A few hours from here is an Uzbek village, Arsalanbob, that is a major walnut growing center and also a popular tourist destination, with beautiful forests and a couple of waterfalls. Whoever comes to visit me this summer (mom and dad?) I’ll take there.

I’ve now been in my apartment for a couple of days. Even though the landlady lives in a separate apartment, she stops by twice a day, giving me the chance to converse at least a little bit with someone outside of work.

It’s also possible to meet interesting people over breakfast at the resort hotel, mostly visitors to Jalalabat. During my last stay I met an American Muslim, married to an Uzbek, fluent in Uzbek and living in Uzbekistan who is pioneering a U.S. government aid program that incorporates religion into development. He’d come to Jalalabat to see a family planning seminar being held for local imams, Muslim religious leaders. But since the hotel isn’t serving breakfast this week, I would have been in for a pretty silent week.

My landlady, Oksana, comes by in the mornings and evenings to bring me something to eat and while I eat alone, we have a few minutes to talk while she sets out the food. She told me that her daughter is technically the CBT member. But since Oksana lives closer and her daughter is busy with school-age children, Oksana helps out frequently. She lives in the apartment building next door, on the ground floor, so she is somehow able to keep 20 chickens. Right now she’s particularly busy because she had a new grandchild born in December. She told me that she’s doing a lot of laundry and cleaning up to help.

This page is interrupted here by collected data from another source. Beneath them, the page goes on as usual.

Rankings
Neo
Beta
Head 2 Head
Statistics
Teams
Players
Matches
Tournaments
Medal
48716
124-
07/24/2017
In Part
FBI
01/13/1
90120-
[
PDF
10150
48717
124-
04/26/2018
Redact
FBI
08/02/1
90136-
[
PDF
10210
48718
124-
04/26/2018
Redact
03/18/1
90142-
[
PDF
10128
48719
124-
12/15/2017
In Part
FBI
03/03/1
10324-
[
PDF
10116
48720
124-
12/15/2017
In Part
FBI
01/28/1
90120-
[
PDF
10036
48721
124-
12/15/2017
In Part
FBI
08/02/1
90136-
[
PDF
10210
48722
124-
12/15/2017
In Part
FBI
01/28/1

Oksana enjoys talking about her family. She has a 29 year-old son, a divorced father of one, who now has another wife.

“His wife liked to run around,” she said. “And everytime they met or passed the child off, there were so many scandals and arguments and fights.” So he moved to Bishkek, where he is driving a marshrutka.

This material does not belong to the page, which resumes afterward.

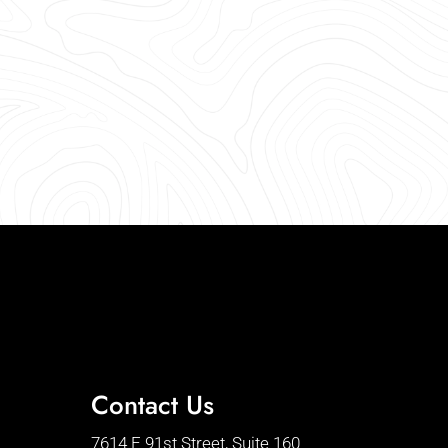
Contact Us
7614 E 91st Street, Suite 160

Her 32-year old daughter, a former music teacher, just had the baby. She has two older boys and both she and her sons had really been hoping for a girl.

She also told me about a 16-year-old granddaughter, the child of her 40-year-old daughter, who has had three years of private English lessons and plays a traditional Kyrgyz instrument called the komuz. I saw a young girl play this instrument at Gulnara’s wedding in Bishkek and it makes a deep, resonant and powerful sound.

“She’s the only Russian in Jalalabat who plays,” Oksana said, with obvious pride. “And we didn’t force her to do it. She wanted to.”

Oksana is a strong believer in the Russian Orthodox faith. She was at church when I first wanted to see the apartment. Having spent 30 years as a music teacher, she’s now the choir director at her church.

She told me that she often refuses young couples who want to rent out her apartment. “I’m a believer, you know, and my sheets are clean.”

I nodded.

“Are you Catholic?” she asked me.

“No, but my mother is.”

“Were you baptized?”


“Then you are.” OK, I thought. If you think so. “There are a lot of similarities between the Catholics and the Russian Orthodox,” she continued. “You could come to one of our services. On Friday it’s the Old Russian New Year and we’ll have a service at 8 a.m.”

I told her that I had to work on Friday, the Old Russian New Year not being recognized as a holiday here. But I said that if they have a service on the weekend, I’d be interested in coming. I can’t imagine a Russian Orthodox church in the heavily Kyrgyz/Uzbek and Muslim region of Jalalabat having a very vibrant membership, outside of aging Russian women. But I thought it would be interesting to see who is hanging on to the faith and how the church is surviving.

She told me that their metropolitan got in a car accident and is waiting for an operation, so she’s not sure whether or not there will be a service on the weekend. But if there is, I’ll be there.